I am writing this post at one of the "hot desks" at the Engine Room in White River Junction. Three other people are also working, leaning into their computer screens. Amy Robb, director, is the front-door greeter and tour guide, and a handful of others are busy setting up the bar for the evening's First Friday event. It is relatively quiet with a minimum of background noise, one voice explaining to someone who has just come in, as if on cue, to ask aloud "What is this place?"
It's a work-in-progress co-working space, barely two months old, with some tables and chairs, desks for those who like to stand and those who prefer to sit, two comfortable couches, a stage, and a bar area. If you crave a quiet or private spot, you can squeeze into the ergonomically furnished Talk Box, closed off from the main room by some glass and the original Freight House door.

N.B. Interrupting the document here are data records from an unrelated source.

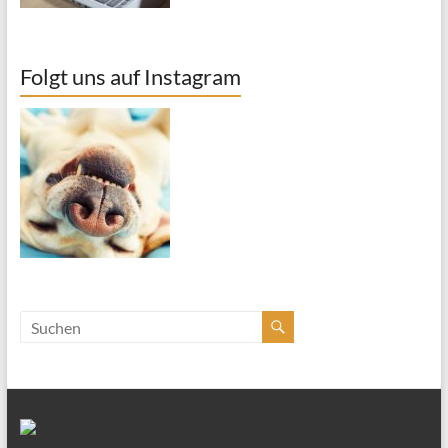
Folgt uns auf Instagram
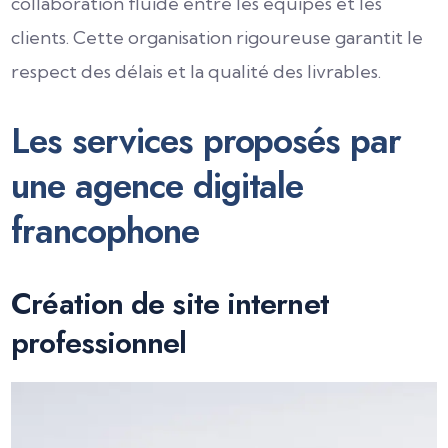
collaboration fluide entre les équipes et les
clients. Cette organisation rigoureuse garantit le
respect des délais et la qualité des livrables.
Les services proposés par
une agence digitale
francophone
Création de site internet
professionnel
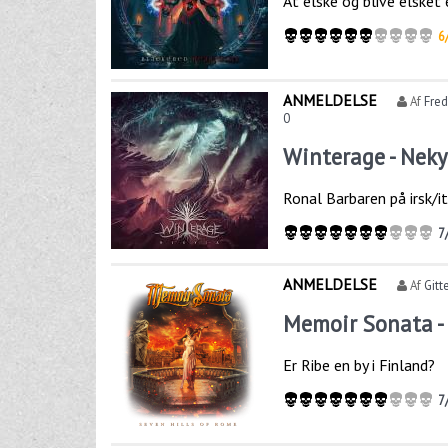
At elske og blive elsket
6
ANMELDELSE
Af
Fre
0
Winterage - Neky
Ronal Barbaren på irsk/i
7
ANMELDELSE
Af
Gitt
Memoir Sonata - 
Er Ribe en by i Finland?
7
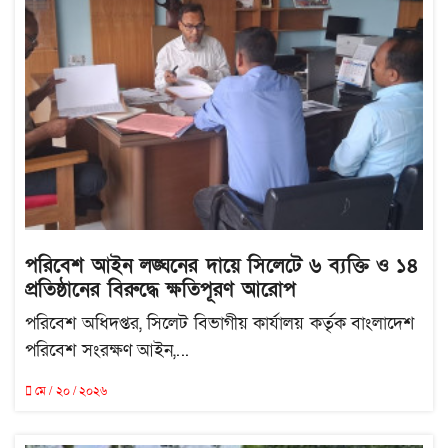
পরিবেশ আইন লঙ্ঘনের দায়ে সিলেটে ৬ ব্যক্তি ও ১৪
প্রতিষ্ঠানের বিরুদ্ধে ক্ষতিপূরণ আরোপ
পরিবেশ অধিদপ্তর, সিলেট বিভাগীয় কার্যালয় কর্তৃক বাংলাদেশ
পরিবেশ সংরক্ষণ আইন,...
মে / ২০ / ২০২৬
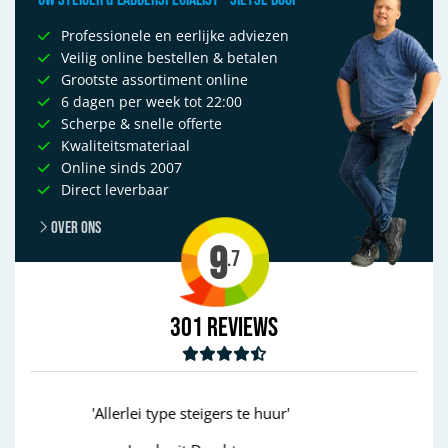
Professionele en eerlijke adviezen
Veilig online bestellen & betalen
Grootste assortiment online
6 dagen per week tot 22:00
Scherpe & snelle offerte
Kwaliteitsmateriaal
Online sinds 2007
Direct leverbaar
Over ons
9
.7
301
Reviews
'goed'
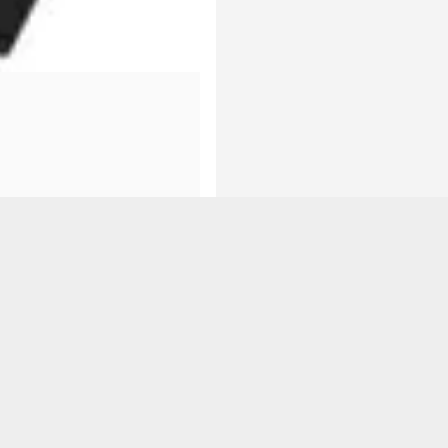
виготовлений з використанням високих стандартів OEM виробників, щ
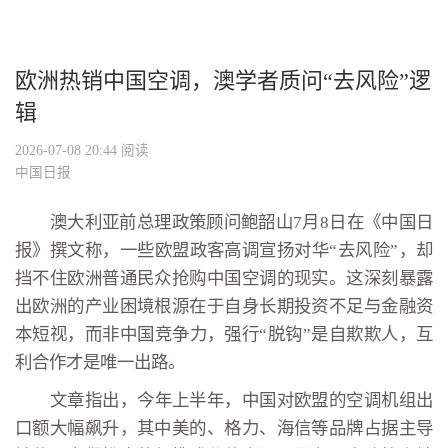
欧洲热销中国空调，澳学者质问“去风险”逻
辑
2026-07-08 20:44
阅读
中国日报
澳大利亚前总理政策顾问鲍韶山7月8日在《中国日
报》撰文称，一些欧盟政客高调宣扬对华“去风险”，却
挡不住欧洲普通民众抢购中国空调的现实。这深刻暴露
出欧洲的产业困境根源在于自身长期投资不足与金融资
本短视，而非中国竞争力，强行“脱钩”是自欺欺人，互
利合作才是唯一出路。
文章指出，今年上半年，中国对欧盟的空调机组出
口额大幅飙升，其中美的、格力、海信等品牌占据主导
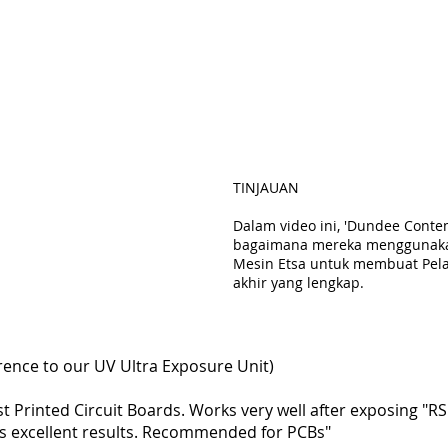
TINJAUAN
Dalam video ini, 'Dundee Cont
bagaimana mereka menggunakan
Mesin Etsa untuk membuat Pela
akhir yang lengkap.
rence to our UV Ultra Exposure Unit)
t Printed Circuit Boards. Works very well after exposing "RS
s excellent results. Recommended for PCBs"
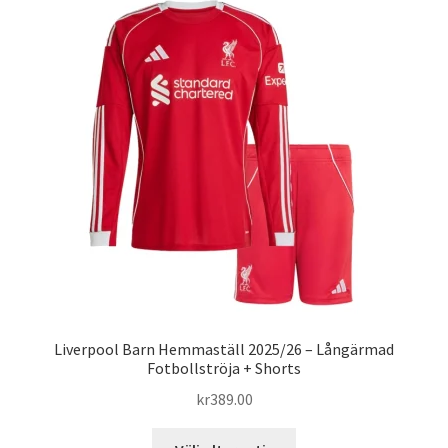
varianter.
De
olika
alternativen
kan
väljas
på
produktsidan
Liverpool Barn Hemmaställ 2025/26 – Långärmad
Fotbollströja + Shorts
kr
389.00
Den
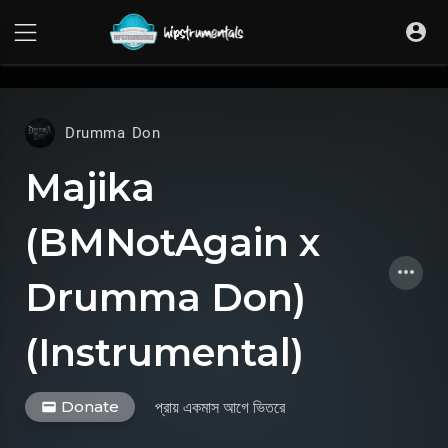
UA-36237165-1
Drumma Don
Majika
(BMNotAgain x
Drumma Don)
(Instrumental)
Donate
প্রায় একমাস আগে
ভিতরে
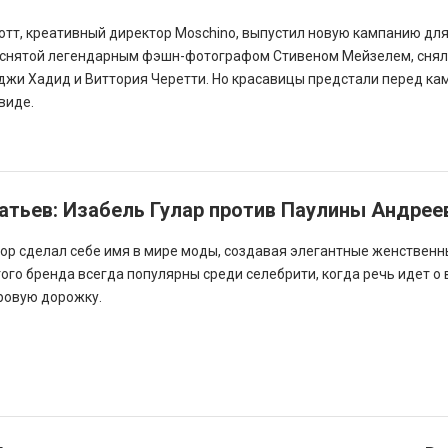
тт, креативный директор Moschino, выпустил новую кампанию для
 снятой легендарным фэшн-фотографом Стивеном Мейзелем, снял
джи Хадид и Виттория Черетти. Но красавицы предстали перед ка
виде.
атьев: Изабель Гулар против Паулины Андрее
ор сделал себе имя в мире моды, создавая элегантные женственн
ого бренда всегда популярны среди селебрити, когда речь идет о
ровую дорожку.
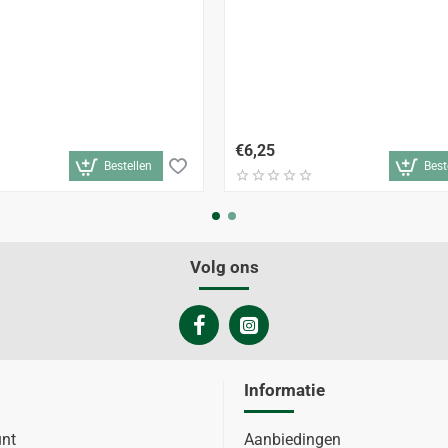
€6,25
Bestellen
Best
Volg ons
Informatie
unt
Aanbiedingen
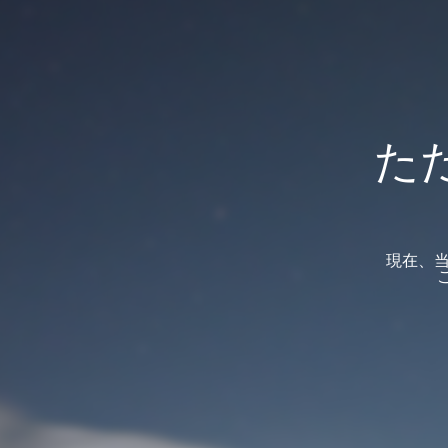
た
現在、当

The Talk Box, also called the Phone Booth
Robb did not want to build it and then hope that they would come. She surveyed the potential market to find out what people might want in a co-working space. (It turned out that they wanted lightning-speed Wifi and a friendly atmosphere.) Basic needs like bathrooms and kitchen facilities lie behind the common area, as well as two break-out rooms and a conference room. As I write this, the Wifi is doing its job and the atmosphere is pleasant if somewhat subdued on a Friday afternoon.
For whom is this space intended? Robb describes them as those who have grown beyond the amenities of the traditional cafe. That might include freelancers who need to take a meeting now and then. Work-from-home people who crave the sound of another adult voice, or whose Wifi is slow and unreliable. Writers for whom the demands of home offer no relief. The growing popularity of co-working spaces cheers me. After having been freed from traditional offices by new technologies, it appears that people are looking to gather together, at least some of the time.

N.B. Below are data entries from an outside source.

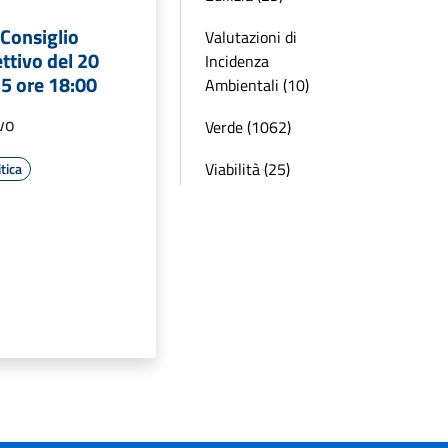
Consiglio
Valutazioni di
ttivo del 20
Incidenza
5 ore 18:00
Ambientali (10)
ivo
Verde (1062)
Viabilità (25)
tica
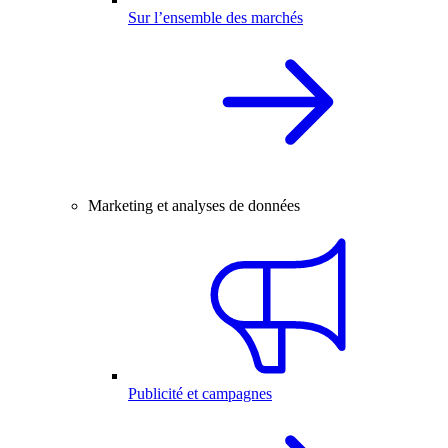
Sur l’ensemble des marchés
Marketing et analyses de données
Publicité et campagnes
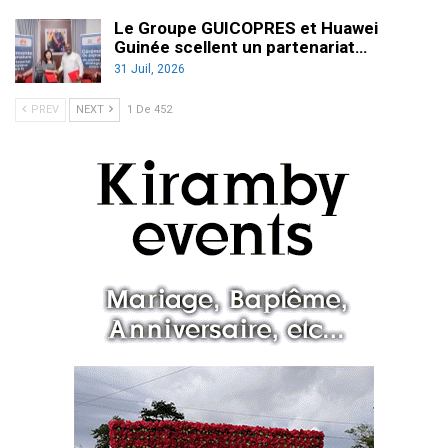
Le Groupe GUICOPRES et Huawei
Guinée scellent un partenariat…
31 Juil, 2026
PREV
NEXT
1 De 452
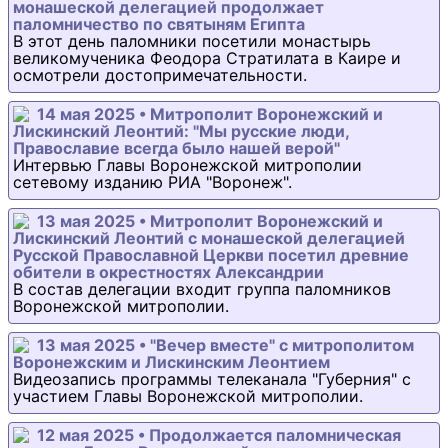
монашеской делегацией продолжает
паломничество по святыням Египта
В этот день паломники посетили монастырь
великомученика Феодора Стратилата в Каире и
осмотрели достопримечательности.
14 мая 2025 • Митрополит Воронежский и
Лискинский Леонтий: "Мы русские люди,
Православие всегда было нашей верой"
Интервью Главы Воронежской митрополии
сетевому изданию РИА "Воронеж".
13 мая 2025 • Митрополит Воронежский и
Лискинский Леонтий с монашеской делегацией
Русской Православной Церкви посетил древние
обители в окрестностях Александрии
В состав делегации входит группа паломников
Воронежской митрополии.
13 мая 2025 • "Вечер вместе" с митрополитом
Воронежским и Лискинским Леонтием
Видеозапись программы телеканала "Губерния" с
участием Главы Воронежской митрополии.
12 мая 2025 • Продолжается паломническая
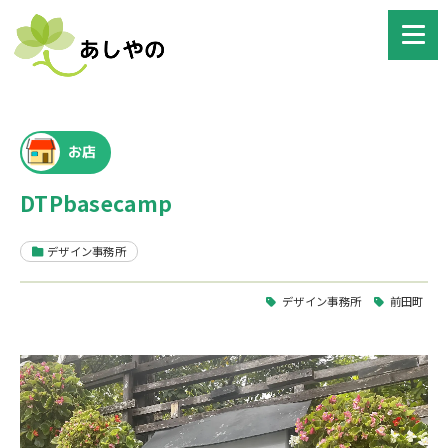
お店
DTPbasecamp
デザイン事務所
デザイン事務所
前田町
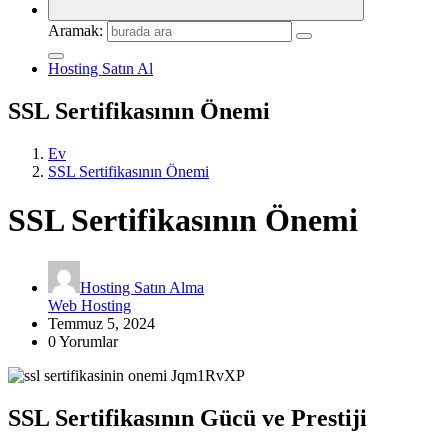
Aramak:
Hosting Satın Al
SSL Sertifikasının Önemi
Ev
SSL Sertifikasının Önemi
SSL Sertifikasının Önemi
Hosting Satın Alma
Web Hosting
Temmuz 5, 2024
0 Yorumlar
SSL Sertifikasının Gücü ve Prestiji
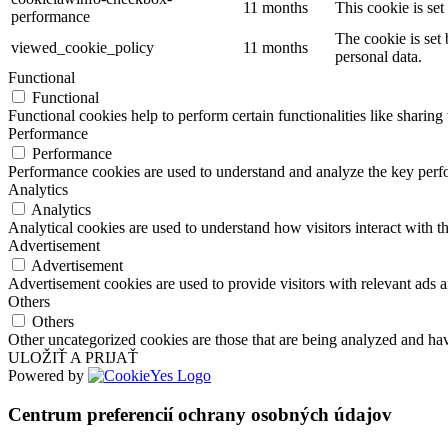
11 months
This cookie is se
performance
The cookie is set
viewed_cookie_policy
11 months
personal data.
Functional
Functional
Functional cookies help to perform certain functionalities like sharing 
Performance
Performance
Performance cookies are used to understand and analyze the key perfor
Analytics
Analytics
Analytical cookies are used to understand how visitors interact with th
Advertisement
Advertisement
Advertisement cookies are used to provide visitors with relevant ads 
Others
Others
Other uncategorized cookies are those that are being analyzed and have
ULOŽIŤ A PRIJAŤ
Powered by
Centrum preferencií ochrany osobných údajov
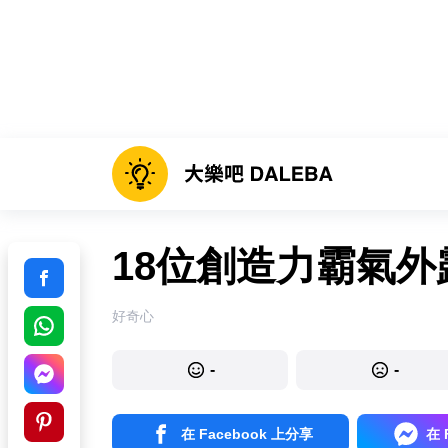
18位創造力霸氣外
好奇心
-
-
在 Facebook 上分享
在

Coffee table with Robb's capstone paper for her Masters degree entitled --appropriately--Impact: How Social Innovation Centers Work and Create Impact; also, starters for insane conversations
An adjacent space with 24/7 access is called the Long Haul. There are desks for rent and rooms for lease. One room is being eyed by a local nonprofit, and another may serve as "a warm office space" and facilities for a construction company that is building more housing in the former College Cleaners location in downtown White River Junction.
Co-working by day, event space by night. In addition to First Fridays, on Third Thursdays the bar opens at 4:00 p.m. for Engine Room members and the general public who fancy a drink and an opportunity for schmoozing. Tuesday nights are "open stage"--jam sessions for music, poetry, and other performing arts. According to events coordinator Jenny Albee, demand for the space has been high. JAG Productions (Choir Boy, currently playing at the Briggs Opera House) rented the space for evening rehearsals. The Revels have held a workshop there; holiday and birthday and sorority parties are being booked. On New Year's Eve, a celebration at the Engine Room will include live music from Woodsmith and Hersch, recently nominated for a Grammy.
Evidence of the comfy factor--feet up in the Talk Box
The Engine Room is located in the Freight House (same building as Elixir Restaurant) on South Main Street in White River Junction VT. The potholed parking lot will be repaved in the near future. Fridays, through November, are free of charge and a good opportunity to sample the facility and the vibe. More information, including daily and monthly rates for working in the common space or renting a desk in the Long Haul, is available on the Engine Room's website.